UF physicians compared patient survival, as well as death-censored graft survival – a measure that takes into account not only patients who lost the use of the transplanted kidney but also those who died – and overall graft survival among those who did not have acute rejection in the first year after transplantation, those who had acute rejection between six and 12 months and returned to baseline kidney function level, and those who had acute rejection between six and 12 months but failed to return to baseline level of renal function. Researchers also conducted analyses after separating patients into groups depending on the degree their kidney function was affected.

“If you have an acute rejection that doesn’t give you functional deterioration — you treat it and it’s totally gone away — then in terms of your renal function there’s no negative impact on long-term graft survival,” Kaplan said. “But if you have a rejection that leaves you with injury and decreasing renal function, those patients do very poorly.

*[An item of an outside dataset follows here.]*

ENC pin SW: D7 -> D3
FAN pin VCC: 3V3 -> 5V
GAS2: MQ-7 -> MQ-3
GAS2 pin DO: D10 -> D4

Those people are doing worse and worse every year.

“It is possible that many of the acute rejection episodes that were less severe in terms of effects on functional status are the ones that were reduced in the more recent era, while rejections with stronger functional impact persisted,” he said.

Other theories point to the effects of increasingly common viral infections that attack the kidney and changing patterns in how patients are taking anti-rejection medicines. Some, for example, take smaller doses or differing combinations of the drugs, or eventually stop taking them altogether.

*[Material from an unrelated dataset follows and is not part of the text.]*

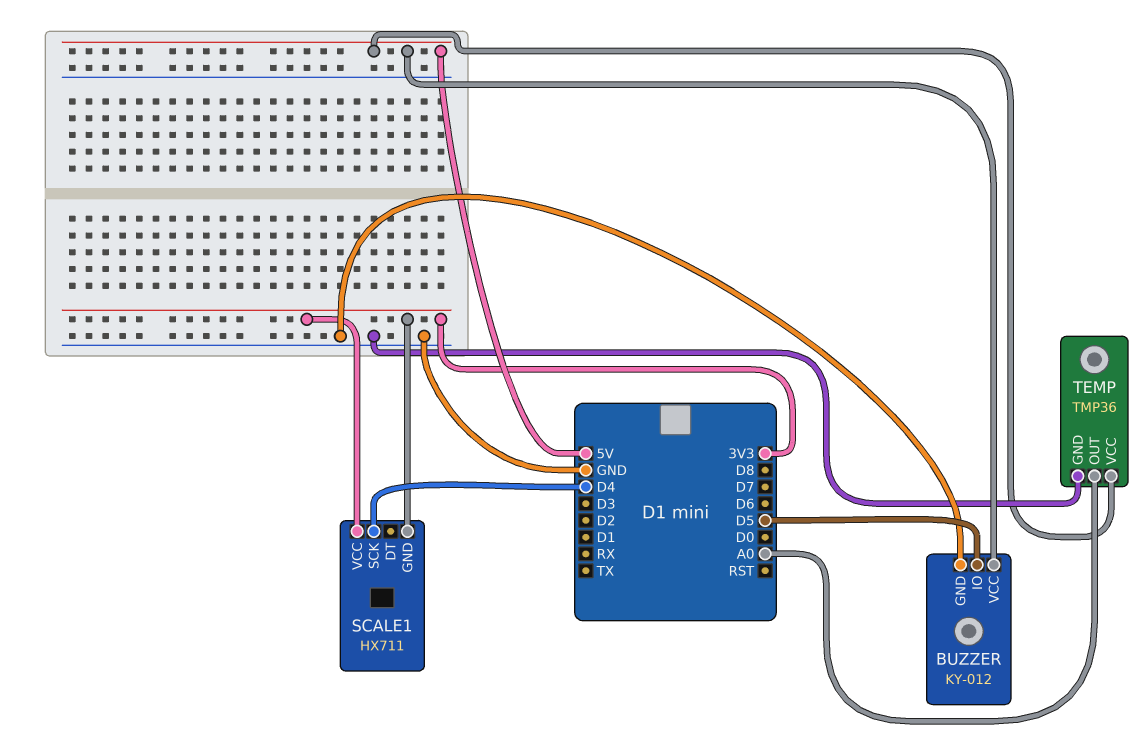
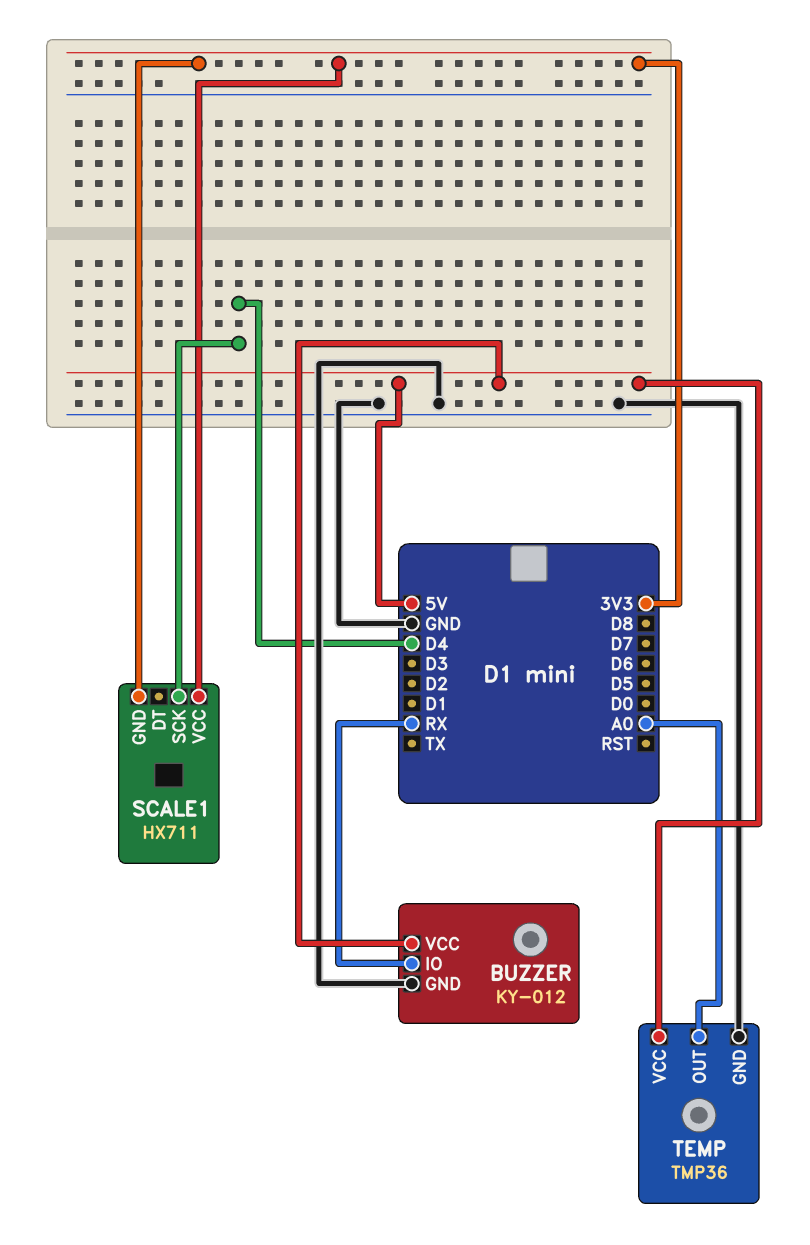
BUZZER pin IO: D5 -> RX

“When you look at these big studies some people want to go too far and say this means things are definitely getting bad,” Kaplan said. “But it’s more a chance to pause and say maybe some of the assumptions we made aren’t true, and maybe new things are popping up that we need to look at.”

Dr. Mohamed H.Sayegh, director of the Transplantation Research Center at Harvard Medical School, called the research “interesting and important,” adding, “There has been reduction of short and of somewhat long-term acute rejection rates, most likely attributable to newer immunosuppressive strategies. However, this did not translate into better long-term outcome. The exact etiology of this unexpected finding is unclear. Importantly, these findings will stimulate the transplant community to re-evaluate their current thinking and hopefully develop strategies that will minimize clinical and subclinical acute rejection as well as reduce the negative impact of severe rejection episodes.”